Saved data entries:
################

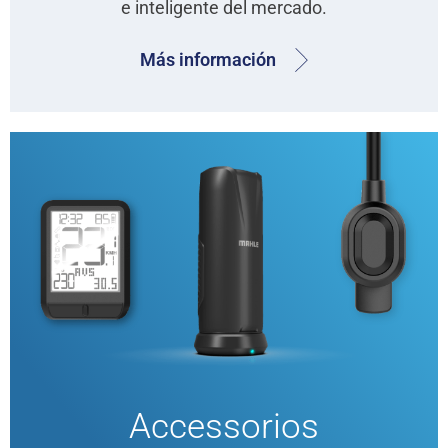
e inteligente del mercado.
Más información
Accessorios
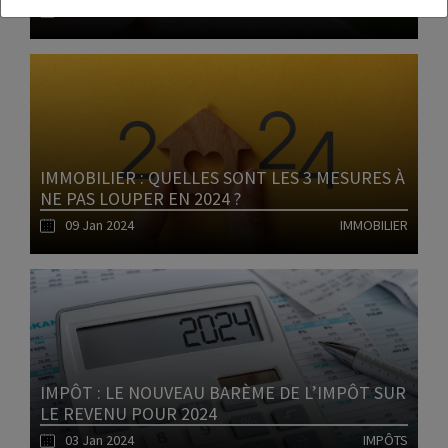
10 Jan 2024
IMMOBILIER
Lire l'article
IMMOBILIER : QUELLES SONT LES 3 MESURES À
NE PAS LOUPER EN 2024 ?
09 Jan 2024
IMMOBILIER
Lire l'article
IMPÔT : LE NOUVEAU BARÈME DE L’IMPÔT SUR
LE REVENU POUR 2024
03 Jan 2024
IMPÔTS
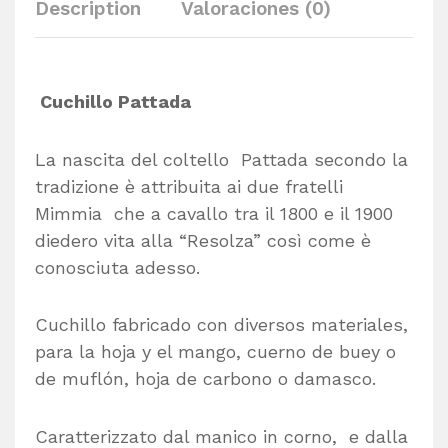
Description
Valoraciones (0)
Cuchillo Pattada
La nascita del coltello Pattada secondo la
tradizione è attribuita ai due fratelli
Mimmia che a cavallo tra il 1800 e il 1900
diedero vita alla “Resolza” così come è
conosciuta adesso.
Cuchillo fabricado con diversos materiales,
para la hoja y el mango, cuerno de buey o
de muflón, hoja de carbono o damasco.
Caratterizzato dal manico in corno, e dalla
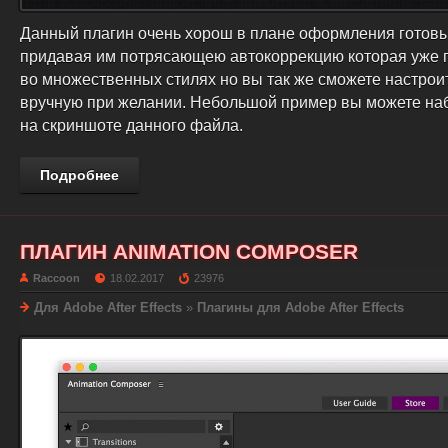
Данный плагин очень хорош в плане оформления готовы
придавая им потрясающею автокоррекцию которая уже 
во множественных стилях но вы так же сможете настроит
вручную при желании. Небольшой пример вы можете на
на скриншоте данного файла.
Подробнее
ПЛАГИН ANIMATION COMPOSER
Raccoon
18.02.2017
23976
Для Adobe After Effects
»
Плагины для Adobe After Effects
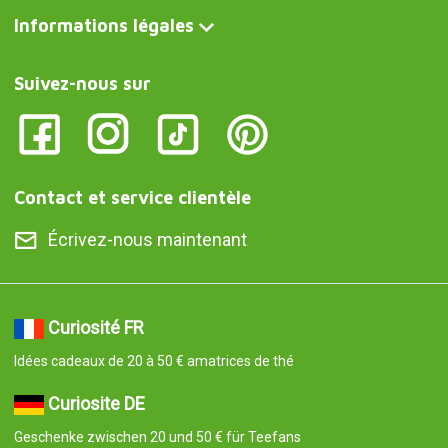
Informations légales
Suivez-nous sur
Contact et service clientèle
Écrivez-nous maintenant
Curiosité FR
Idées cadeaux de 20 à 50 € amatrices de thé
Curiosite DE
Geschenke zwischen 20 und 50 € für Teefans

################

Exercise
Restate the data word for word from its first line through the line with "03 Jan 2024", leaving out any picture along the way.

Solution for this problem
e inteligente del mercado.
Más información
Accessorios
10 Jan 2024
IMMOBILIER
Lire l'article
IMMOBILIER : QUELLES SONT LES 3 MESURES À
NE PAS LOUPER EN 2024 ?
09 Jan 2024
IMMOBILIER
Lire l'article
IMPÔT : LE NOUVEAU BARÈME DE L’IMPÔT SUR
LE REVENU POUR 2024
03 Jan 2024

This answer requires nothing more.